Expert Opinion
It’s time for some perspective on Liverpool’s first defeat
Do you remember Liverpool in the final, tortured days of the Roy Hodgson reign? The vacant-eyed shuffling of those two robotic banks of four, the wet thump of wellied balls into channels, the audible sound of Fernando Torres dying inside? Nine months on and it seems that the first casualty of Kenny Dalglish’s reign has been perspective. This loosened grip on reality has affected the vocal fringe of fans who expected a title challenge as profoundly as it has the broadsheet journalists who raced to put the boot in this week after a single defeat.
On Monday, The Independent gravely announced that Liverpool’s 0-1 reverse at Stoke on Saturday was Dalglish’s “eighth loss in 28 matches.”
Fair enough, but as Paul Tomkins points out on his website, the Liverpool manager has won 14 of the others, which gives him a perfectly acceptable win ratio of 50 percent.

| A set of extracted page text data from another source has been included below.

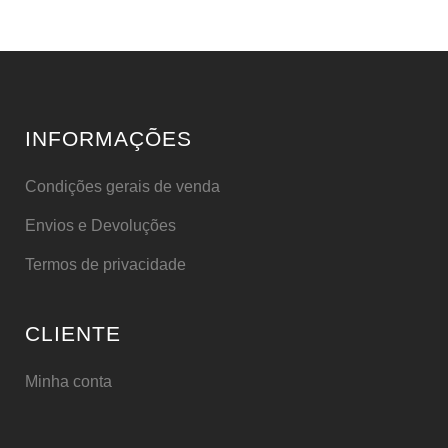
INFORMAÇÕES
Condições gerais de venda
Envios e Devoluções
Termos de privacidade
CLIENTE
Minha conta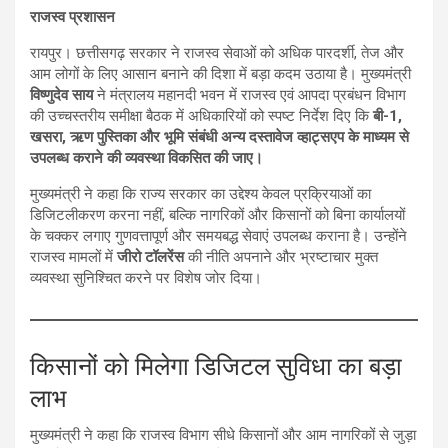
राजस्व प्रशासन
रायपुर। छत्तीसगढ़ सरकार ने राजस्व सेवाओं को अधिक पारदर्शी, तेज और
आम लोगों के लिए आसान बनाने की दिशा में बड़ा कदम उठाया है। मुख्यमंत्री
विष्णुदेव साय
ने मंत्रालय महानदी भवन में राजस्व एवं आपदा प्रबंधन विभाग
की उच्चस्तरीय समीक्षा बैठक में अधिकारियों को स्पष्ट निर्देश दिए कि
बी-1,
खसरा, ऋण पुस्तिका और भूमि संबंधी अन्य दस्तावेज व्हाट्सएप के माध्यम से
उपलब्ध कराने की व्यवस्था विकसित की जाए।
मुख्यमंत्री ने कहा कि राज्य सरकार का उद्देश्य केवल प्रक्रियाओं का
डिजिटलीकरण करना नहीं, बल्कि नागरिकों और किसानों को बिना कार्यालयों
के चक्कर लगाए गुणवत्तापूर्ण और समयबद्ध सेवाएं उपलब्ध कराना है। उन्होंने
राजस्व मामलों में
जीरो टॉलरेंस
की नीति अपनाने और भ्रष्टाचार मुक्त
व्यवस्था सुनिश्चित करने पर विशेष जोर दिया।
किसानों को मिलेगा डिजिटल सुविधा का बड़ा
लाभ
मुख्यमंत्री ने कहा कि राजस्व विभाग सीधे किसानों और आम नागरिकों से जुड़ा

The Guardian took a rather more alarming line, with their reporter suggesting that Dalglish’s annoyance with last weekend’s officials might mean that, “for the second time in two decades, the task of managing Liverpool is proving too great a responsibility.” A perfectly logical conclusion, provided that you can equate losing to Stoke with the burden of carrying a grief-stricken city upon your back for 18 months while desperately trying not to be the man who brings 20 years of runaway success to an end.
Dalglish was unwise to question the standard of refereeing in Liverpool’s games and there will certainly have been wry smiles at The Emirates at his claim that his team have suffered bad decisions in every game. Bad decisions happen in football, but they happen to everyone and every team in England could provide a catalogue of contention to rival the one claimed by Dalglish. Instead of moaning at the officials, he would be better served moaning at his players. According to Opta, Liverpool had 24 chances to Stoke’s three, completed more than three times as many passes and enjoyed a whopping 72.7 percent of the possession. If he’s looking for scapegoats, he’ll find them in his own dressing room.
But there really shouldn’t be any need for scapegoats, should there? For starters, Stoke are hardly minnows, especially at the Britannia Stadium. Last season, only five teams won more home games than the Potters. Secondly, the concept of a team playing well and losing is hardly a novel one. As with those bad decisions, these things happen in football.
The truth, unpalatable as it was to the more excitable Liverpool supporters when it was suggested in the summer, is that the damage caused by the previous owners was never going to be swept away in two transfer windows. Liverpool are still only a indistinct blob in the wing mirror of the Manchester clubs. They have spent heavily, albeit with money deposited at the bank in January amid howls of laughter, but change will not be swift and they will go on to lose more games this season.
Dalglish’s primary objective upon his return was not to win the Premier League, it was to secure the right to play in it again this season. That’s how bad it was under Hodgson. By reinvigorating the club so quickly, perhaps he has raised expectations too soon. His target this season is to qualify for the Champions League and one defeat in four games is not yet enough to suggest that he’s going to fall short. Last season, Arsenal lost eight of them and finished fouth. The season before that, Tottenham took the final Champions League place after losing 10.
Liverpool are playing patient, intelligent football, they’re at the right end of the table and they’re still a decent bet for that Champions League place. Nine months on from the gloom of the Hodgson era, that should be more than enough for fans and journalists alike.